„M jak miłość" odcinek 1856 - wtorek, 11.03.2025, o godz. 20.55 w TVP2
Kasia wpadła w sidła Mariusza w serialu „M jak miłość”. Jej szkolna miłość wróciła z Los Angeles i trafiła prosto do kliniki, w której ona pracuje. Szybko znów zawrócił jej w głowie...
Anecie nie podoba się zachowanie Kasi w serialu „M jak miłość”
Aneta zauważyła, co się święci, już w klinice. Mariusz ze swoim nachalnym flirtem trafił na podatny grunt, kiedy Kasia poróżniła się z Jakubem w kwestii posiadania dzieci. Chodakowska dostrzegła, że Karska przestała się kontrolować. Zaczęła zwracać jej uwagę, co Kasia przyjmuje bardzo emocjonalnie – wkurza się wiedząc, że Aneta ma rację.
Szantaż Anety wobec Kasi w 1856. odcinku serialu „M jak miłość”
W 1856. odcinku serialu „M jak miłość” Kasia, chcąc nie chcąc, będzie musiała błagać Anetę o pomoc. Po wizycie u kochanka zauważy zaparkowany nieopodal samochód Jakuba, który będzie ją śledził. By ratować skórę zadzwoni do Chodakowskiej, prosząc o pomoc w skonstruowaniu wiarygodnej historii wyjaśniającej, co robi u Mariusza.
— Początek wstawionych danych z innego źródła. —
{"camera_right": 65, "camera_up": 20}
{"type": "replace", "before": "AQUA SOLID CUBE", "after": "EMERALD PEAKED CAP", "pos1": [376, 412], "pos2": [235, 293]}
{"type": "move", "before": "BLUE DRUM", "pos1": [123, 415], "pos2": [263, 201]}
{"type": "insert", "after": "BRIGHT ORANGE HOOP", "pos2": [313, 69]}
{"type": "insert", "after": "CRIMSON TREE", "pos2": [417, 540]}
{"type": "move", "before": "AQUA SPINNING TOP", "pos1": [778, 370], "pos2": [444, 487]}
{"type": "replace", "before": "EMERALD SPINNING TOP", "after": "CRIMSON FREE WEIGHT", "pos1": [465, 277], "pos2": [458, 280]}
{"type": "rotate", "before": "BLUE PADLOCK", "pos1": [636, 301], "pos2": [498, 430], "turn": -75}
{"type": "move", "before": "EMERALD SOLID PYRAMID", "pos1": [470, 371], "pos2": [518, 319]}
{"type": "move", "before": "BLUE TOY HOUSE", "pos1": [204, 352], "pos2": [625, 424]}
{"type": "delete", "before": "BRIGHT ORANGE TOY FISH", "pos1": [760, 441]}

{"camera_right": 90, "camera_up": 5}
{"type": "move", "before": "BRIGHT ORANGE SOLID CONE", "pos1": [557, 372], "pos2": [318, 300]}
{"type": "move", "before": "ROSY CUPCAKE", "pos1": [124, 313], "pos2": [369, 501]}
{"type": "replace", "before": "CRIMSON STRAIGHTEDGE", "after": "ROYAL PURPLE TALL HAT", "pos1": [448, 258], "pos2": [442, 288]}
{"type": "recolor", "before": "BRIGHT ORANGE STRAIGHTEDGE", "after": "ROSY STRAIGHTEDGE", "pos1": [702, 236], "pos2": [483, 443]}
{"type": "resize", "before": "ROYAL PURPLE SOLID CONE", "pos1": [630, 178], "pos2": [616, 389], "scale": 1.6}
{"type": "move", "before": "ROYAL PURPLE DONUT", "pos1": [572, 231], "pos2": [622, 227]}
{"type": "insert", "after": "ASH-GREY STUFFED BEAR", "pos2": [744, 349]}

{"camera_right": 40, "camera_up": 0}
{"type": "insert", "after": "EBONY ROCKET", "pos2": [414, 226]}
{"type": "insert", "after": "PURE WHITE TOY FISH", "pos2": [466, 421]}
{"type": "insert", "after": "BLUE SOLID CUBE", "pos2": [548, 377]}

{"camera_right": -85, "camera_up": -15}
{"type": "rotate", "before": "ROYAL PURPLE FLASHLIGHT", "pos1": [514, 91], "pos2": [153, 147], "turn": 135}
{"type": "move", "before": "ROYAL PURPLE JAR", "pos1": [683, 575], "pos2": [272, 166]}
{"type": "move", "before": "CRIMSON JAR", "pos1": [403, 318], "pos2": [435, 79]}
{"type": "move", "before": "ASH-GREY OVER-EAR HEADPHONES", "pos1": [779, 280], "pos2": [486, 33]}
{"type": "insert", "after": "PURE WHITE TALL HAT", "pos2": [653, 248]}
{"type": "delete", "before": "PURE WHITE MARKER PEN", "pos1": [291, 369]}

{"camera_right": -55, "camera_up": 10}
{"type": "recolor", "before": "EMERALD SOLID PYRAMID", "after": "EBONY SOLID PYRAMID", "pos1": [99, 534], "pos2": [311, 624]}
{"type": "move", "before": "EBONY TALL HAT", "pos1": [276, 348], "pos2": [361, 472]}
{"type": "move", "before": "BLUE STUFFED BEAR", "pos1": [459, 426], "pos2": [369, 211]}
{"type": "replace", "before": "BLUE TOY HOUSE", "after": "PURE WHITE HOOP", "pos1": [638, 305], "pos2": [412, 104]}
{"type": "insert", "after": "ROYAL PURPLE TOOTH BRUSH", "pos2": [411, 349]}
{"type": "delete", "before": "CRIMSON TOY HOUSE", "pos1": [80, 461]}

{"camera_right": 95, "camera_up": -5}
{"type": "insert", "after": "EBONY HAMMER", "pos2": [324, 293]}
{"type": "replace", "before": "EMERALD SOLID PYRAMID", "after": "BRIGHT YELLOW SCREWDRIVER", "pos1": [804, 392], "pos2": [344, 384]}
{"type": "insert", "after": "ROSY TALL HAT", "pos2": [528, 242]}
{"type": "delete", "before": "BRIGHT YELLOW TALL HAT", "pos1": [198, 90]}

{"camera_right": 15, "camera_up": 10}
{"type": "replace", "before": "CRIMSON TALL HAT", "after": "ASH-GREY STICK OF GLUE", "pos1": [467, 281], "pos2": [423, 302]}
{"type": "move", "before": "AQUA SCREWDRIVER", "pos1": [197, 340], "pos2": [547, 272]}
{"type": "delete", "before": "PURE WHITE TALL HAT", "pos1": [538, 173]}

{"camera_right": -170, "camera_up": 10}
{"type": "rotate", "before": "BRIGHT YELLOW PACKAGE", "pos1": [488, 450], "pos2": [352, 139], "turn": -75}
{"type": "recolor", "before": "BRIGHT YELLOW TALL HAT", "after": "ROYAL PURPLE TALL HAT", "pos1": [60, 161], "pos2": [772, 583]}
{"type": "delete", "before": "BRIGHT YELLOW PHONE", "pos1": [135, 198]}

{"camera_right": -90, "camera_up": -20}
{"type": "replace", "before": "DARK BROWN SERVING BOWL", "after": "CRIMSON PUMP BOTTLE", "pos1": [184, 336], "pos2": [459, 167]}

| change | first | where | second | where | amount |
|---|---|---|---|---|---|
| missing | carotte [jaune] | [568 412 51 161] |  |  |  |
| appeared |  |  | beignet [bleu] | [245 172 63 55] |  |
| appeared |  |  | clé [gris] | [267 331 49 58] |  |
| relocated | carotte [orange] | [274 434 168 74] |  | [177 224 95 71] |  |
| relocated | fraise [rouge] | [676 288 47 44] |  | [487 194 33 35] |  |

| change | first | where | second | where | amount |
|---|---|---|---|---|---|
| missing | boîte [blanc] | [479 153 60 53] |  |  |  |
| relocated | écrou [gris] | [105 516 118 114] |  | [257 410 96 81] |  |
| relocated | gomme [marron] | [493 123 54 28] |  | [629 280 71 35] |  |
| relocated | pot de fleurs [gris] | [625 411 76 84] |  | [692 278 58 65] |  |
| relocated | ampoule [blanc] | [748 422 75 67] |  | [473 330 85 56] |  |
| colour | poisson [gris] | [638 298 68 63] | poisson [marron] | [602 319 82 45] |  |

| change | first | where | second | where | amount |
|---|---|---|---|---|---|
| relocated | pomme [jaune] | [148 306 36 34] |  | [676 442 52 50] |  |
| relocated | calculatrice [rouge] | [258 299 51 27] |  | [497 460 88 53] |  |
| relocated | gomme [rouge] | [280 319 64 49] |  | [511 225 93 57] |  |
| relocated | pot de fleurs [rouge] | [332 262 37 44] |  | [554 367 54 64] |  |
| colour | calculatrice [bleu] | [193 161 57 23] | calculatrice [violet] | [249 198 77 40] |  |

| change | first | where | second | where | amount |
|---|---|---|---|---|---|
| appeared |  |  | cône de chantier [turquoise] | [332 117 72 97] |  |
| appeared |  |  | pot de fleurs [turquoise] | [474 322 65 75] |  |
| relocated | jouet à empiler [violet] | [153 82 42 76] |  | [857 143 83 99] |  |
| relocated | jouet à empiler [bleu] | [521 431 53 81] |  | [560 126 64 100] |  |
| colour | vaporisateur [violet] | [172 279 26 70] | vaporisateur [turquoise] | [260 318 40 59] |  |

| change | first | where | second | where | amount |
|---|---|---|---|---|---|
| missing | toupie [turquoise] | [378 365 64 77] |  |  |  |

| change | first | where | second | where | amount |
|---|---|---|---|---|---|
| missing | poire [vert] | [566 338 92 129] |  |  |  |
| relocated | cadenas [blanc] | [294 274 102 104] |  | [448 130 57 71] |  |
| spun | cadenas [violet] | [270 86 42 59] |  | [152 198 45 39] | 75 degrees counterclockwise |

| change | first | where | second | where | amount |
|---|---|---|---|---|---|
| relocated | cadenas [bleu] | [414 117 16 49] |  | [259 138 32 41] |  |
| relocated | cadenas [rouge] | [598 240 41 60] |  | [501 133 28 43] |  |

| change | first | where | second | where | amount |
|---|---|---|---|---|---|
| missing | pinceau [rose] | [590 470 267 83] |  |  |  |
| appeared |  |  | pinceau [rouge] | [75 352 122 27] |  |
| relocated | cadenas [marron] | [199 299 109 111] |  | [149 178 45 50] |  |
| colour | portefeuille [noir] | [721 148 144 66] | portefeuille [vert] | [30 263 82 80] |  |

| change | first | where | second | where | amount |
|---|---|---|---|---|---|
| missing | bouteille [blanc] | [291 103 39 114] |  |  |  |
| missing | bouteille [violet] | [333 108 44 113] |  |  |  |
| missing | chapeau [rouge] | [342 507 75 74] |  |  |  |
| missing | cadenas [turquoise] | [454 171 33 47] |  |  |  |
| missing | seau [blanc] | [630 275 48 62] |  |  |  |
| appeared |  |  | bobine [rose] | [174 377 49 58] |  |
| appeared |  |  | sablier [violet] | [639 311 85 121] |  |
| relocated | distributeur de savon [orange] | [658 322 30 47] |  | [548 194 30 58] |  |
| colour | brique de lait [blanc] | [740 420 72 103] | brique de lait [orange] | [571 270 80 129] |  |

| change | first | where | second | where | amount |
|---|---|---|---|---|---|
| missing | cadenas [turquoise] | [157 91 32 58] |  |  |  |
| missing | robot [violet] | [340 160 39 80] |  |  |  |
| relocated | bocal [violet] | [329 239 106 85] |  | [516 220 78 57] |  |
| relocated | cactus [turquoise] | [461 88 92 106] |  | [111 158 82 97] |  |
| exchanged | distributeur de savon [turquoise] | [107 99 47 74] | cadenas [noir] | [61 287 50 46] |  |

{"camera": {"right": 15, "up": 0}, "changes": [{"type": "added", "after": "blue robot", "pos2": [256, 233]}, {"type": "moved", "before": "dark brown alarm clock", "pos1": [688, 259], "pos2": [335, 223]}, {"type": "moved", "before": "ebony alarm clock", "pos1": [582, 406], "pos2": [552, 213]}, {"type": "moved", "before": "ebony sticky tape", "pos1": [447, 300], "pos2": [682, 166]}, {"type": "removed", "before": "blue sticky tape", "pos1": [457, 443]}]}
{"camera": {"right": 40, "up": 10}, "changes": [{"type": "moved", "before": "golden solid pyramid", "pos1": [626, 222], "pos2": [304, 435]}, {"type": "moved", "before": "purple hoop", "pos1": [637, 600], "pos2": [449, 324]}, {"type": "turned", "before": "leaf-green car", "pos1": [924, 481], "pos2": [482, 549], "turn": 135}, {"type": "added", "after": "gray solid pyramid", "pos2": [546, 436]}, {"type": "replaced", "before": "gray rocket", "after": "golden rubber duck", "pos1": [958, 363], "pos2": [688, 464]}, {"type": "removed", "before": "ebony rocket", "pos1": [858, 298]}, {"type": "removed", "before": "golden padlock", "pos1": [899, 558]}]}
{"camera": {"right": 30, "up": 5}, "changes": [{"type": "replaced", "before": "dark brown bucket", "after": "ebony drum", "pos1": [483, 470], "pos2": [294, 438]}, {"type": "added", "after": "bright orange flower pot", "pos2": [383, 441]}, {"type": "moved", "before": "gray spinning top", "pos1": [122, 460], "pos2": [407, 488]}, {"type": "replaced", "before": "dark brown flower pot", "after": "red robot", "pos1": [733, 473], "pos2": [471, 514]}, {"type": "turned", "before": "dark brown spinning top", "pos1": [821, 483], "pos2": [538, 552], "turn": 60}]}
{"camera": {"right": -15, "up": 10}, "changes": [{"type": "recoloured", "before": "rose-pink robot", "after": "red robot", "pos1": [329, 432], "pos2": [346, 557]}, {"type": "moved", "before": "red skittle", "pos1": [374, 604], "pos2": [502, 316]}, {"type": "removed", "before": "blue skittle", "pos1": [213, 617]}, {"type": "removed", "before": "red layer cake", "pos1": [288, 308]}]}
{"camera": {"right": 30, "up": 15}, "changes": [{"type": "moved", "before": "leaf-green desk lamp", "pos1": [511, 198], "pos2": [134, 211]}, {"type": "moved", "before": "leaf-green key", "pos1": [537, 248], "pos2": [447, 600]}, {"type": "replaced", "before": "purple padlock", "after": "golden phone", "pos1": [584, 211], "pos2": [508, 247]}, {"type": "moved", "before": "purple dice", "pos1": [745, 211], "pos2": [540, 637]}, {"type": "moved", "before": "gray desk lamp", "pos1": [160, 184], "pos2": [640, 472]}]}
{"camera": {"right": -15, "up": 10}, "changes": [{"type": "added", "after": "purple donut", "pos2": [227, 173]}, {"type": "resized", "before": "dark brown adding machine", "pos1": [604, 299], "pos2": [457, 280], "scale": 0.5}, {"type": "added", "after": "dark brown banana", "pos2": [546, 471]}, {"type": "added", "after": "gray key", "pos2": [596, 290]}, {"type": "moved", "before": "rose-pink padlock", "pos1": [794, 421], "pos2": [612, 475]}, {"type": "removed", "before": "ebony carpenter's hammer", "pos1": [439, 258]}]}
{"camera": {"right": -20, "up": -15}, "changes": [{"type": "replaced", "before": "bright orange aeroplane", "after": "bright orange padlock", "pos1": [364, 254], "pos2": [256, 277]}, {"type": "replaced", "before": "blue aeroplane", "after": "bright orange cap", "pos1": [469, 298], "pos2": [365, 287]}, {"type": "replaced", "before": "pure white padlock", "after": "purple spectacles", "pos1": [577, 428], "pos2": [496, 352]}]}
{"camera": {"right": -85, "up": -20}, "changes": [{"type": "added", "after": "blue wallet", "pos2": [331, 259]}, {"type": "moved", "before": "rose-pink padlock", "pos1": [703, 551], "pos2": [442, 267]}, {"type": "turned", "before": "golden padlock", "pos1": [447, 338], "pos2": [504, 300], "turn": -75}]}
Aneta tak okłamie przyjaciela:
- Umówiłam się z Kaśką i jej znajomym architektem na spotkanie, nie mówiła ci? Mariusz ma nam zaprojektować przebudowę mieszkania. Wiesz, Borysek ma już za mały pokój, chcemy go powiększyć kosztem garderoby…
Sprytna Aneta wykorzysta sytuację, by zapędzić Kasię w kozi róg. Zaszantażuje ją. Powie jej, że okłamała Kubę wbrew sobie, bo bardzo go żałuje. Obieca, że oszustwo, jakie obie popełniły, zostanie ich tajemnicą, ale pod warunkiem, że Karska zerwie relację z Mariuszem. Jeżeli tego nie zrobi, doniesie o wszystkim Jakubowi.